Why small agencies deliver better websites

Why small agencies deliver better websites

When companies need a new website, the instinct is often to go with the biggest agency they can afford. More people means more expertise, right? In our experience — and in the experience of many clients who’ve come to us after working with large agencies — the opposite is usually true.

The large agency model

Most large agencies (20+ people) operate on a model that creates structural problems for web projects:

You talk to account managers, not builders.
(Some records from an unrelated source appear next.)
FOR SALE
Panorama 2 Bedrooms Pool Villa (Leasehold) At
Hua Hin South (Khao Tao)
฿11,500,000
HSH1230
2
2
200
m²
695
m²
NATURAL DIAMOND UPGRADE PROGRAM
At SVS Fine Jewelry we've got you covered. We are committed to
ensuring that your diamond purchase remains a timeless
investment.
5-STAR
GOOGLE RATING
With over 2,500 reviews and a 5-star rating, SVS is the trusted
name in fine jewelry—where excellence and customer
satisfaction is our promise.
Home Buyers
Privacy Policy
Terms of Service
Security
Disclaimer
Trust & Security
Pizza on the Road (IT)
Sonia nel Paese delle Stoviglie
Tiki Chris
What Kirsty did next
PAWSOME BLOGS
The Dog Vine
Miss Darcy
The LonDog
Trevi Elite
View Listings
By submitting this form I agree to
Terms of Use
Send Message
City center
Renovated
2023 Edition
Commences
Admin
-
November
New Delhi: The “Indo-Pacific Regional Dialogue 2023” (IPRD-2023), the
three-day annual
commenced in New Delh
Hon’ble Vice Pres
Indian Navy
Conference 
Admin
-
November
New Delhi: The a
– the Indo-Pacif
The person who sells you the project is not the person who builds it. Your vision passes through multiple layers of interpretation before it reaches the designer or developer. Details get lost. Nuance disappears.
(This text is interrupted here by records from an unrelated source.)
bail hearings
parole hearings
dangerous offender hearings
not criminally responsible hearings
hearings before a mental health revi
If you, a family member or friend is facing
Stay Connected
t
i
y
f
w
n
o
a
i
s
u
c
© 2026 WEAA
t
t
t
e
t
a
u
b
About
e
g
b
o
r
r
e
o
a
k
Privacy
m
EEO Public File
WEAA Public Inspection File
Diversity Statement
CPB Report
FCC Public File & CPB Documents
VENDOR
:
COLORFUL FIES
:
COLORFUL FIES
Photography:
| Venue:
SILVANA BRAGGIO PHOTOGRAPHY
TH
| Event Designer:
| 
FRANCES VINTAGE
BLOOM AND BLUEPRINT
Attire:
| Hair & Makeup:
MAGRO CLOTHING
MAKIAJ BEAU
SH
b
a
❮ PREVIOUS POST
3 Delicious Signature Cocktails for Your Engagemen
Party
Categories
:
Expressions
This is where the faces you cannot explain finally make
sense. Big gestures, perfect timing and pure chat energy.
Junior developers do the actual work. Large agencies maintain their margins by staffing projects with junior team members, supervised loosely by senior leads who are spread across multiple projects. The senior talent that impressed you in the pitch rarely touches your code.

Process overhead. Large agencies have project managers, QA teams, design committees, and approval workflows. These exist to manage the complexity of a large organisation — not to benefit your project. A task that takes one person an hour takes an agency a week when you factor in meetings, handoffs, and approvals.

Standardised solutions. To maintain efficiency across many projects, large agencies develop internal templates, component libraries, and standard approaches. Your “custom” website may share more DNA with their last ten projects than you’d expect.

What small agencies do differently

Direct access to senior talent

In a small agency, the person you talk to is the person who builds your site. There’s no game of telephone. Your feedback goes directly to the person making decisions about design, code, and architecture.

This means faster iterations, fewer misunderstandings, and a final product that more closely matches your vision.

Genuine ownership

When a small team builds your project, they own it personally. Their name is on it. Their reputation depends on it. This creates a level of care and attention that’s difficult to achieve in a large organisation where your project is one of dozens.

Flexibility and speed

Need to change direction mid-project? A small agency can adapt in a day. A large agency needs to update the project plan, get approval from the project manager, reschedule resources, and notify the client success team. By the time they’ve processed the change, a small agency has already implemented it.

Lower overhead, better value

A large agency’s rates include the cost of their office space, their management layer, their sales team, and their admin staff. A small agency’s rates are almost entirely the cost of the people doing the work. You get more development and design hours for the same budget.

Technology choices driven by the project

Large agencies standardise on specific technologies because it’s operationally efficient — they can move developers between projects easily. A small agency can choose the best technology for your specific project because they don’t have institutional inertia pushing them toward a default stack.

The concerns about small agencies

There are legitimate questions to ask:

“What if they disappear?” This is the most common concern. The answer: insist on owning your code and having deployment documentation. Any good agency — large or small — should give you full ownership of everything they build. If they won’t, that’s a red flag regardless of their size.

“Can they handle my scale?” For most web projects, yes. A two-person agency can build and maintain a site that serves millions of visitors. The bottleneck in web development is rarely the number of developers — it’s the quality of decisions made by each one.

“What about ongoing support?” Small agencies are often more responsive on support because they have fewer clients and shorter communication chains. Establish a support agreement upfront with clear response times and rates.

“Do they have enough breadth of expertise?” This is where you need to be honest about your needs. If your project requires a dedicated UX researcher, a motion designer, a backend developer, and a DevOps engineer all working simultaneously, a two-person agency isn’t the right fit. But most web projects don’t need that. They need one or two skilled people who can handle design and development end to end.

How to evaluate a small agency

The evaluation criteria are the same as for any agency, but a few things matter more:

  1. Look at their actual work. Visit live sites they’ve built. Check the performance scores. View them on mobile. Click around. The quality of their portfolio is the single best predictor of the quality you’ll receive.

  2. Talk to the people who’ll do the work. In a small agency, this should be easy. If they’re articulate about their process, thoughtful about trade-offs, and honest about limitations, you’re in good hands.

  3. Check their technology depth. A small agency that’s deeply skilled in one stack will outperform a large agency that’s broadly familiar with many. Depth beats breadth.

  4. Ask about their worst project. How they talk about failures tells you more than how they talk about successes.

Our perspective

Linjerum is a small agency by design, not by accident. We believe the best web work comes from senior people working directly with clients, using tools they’ve mastered, on projects they genuinely care about.

We don’t have account managers or project coordinators. When you work with us, you work with the people writing the code and making the design decisions. That directness produces better results, faster, at a lower cost.

Not every project is right for a small agency. But if yours is, the difference in quality and experience can be significant.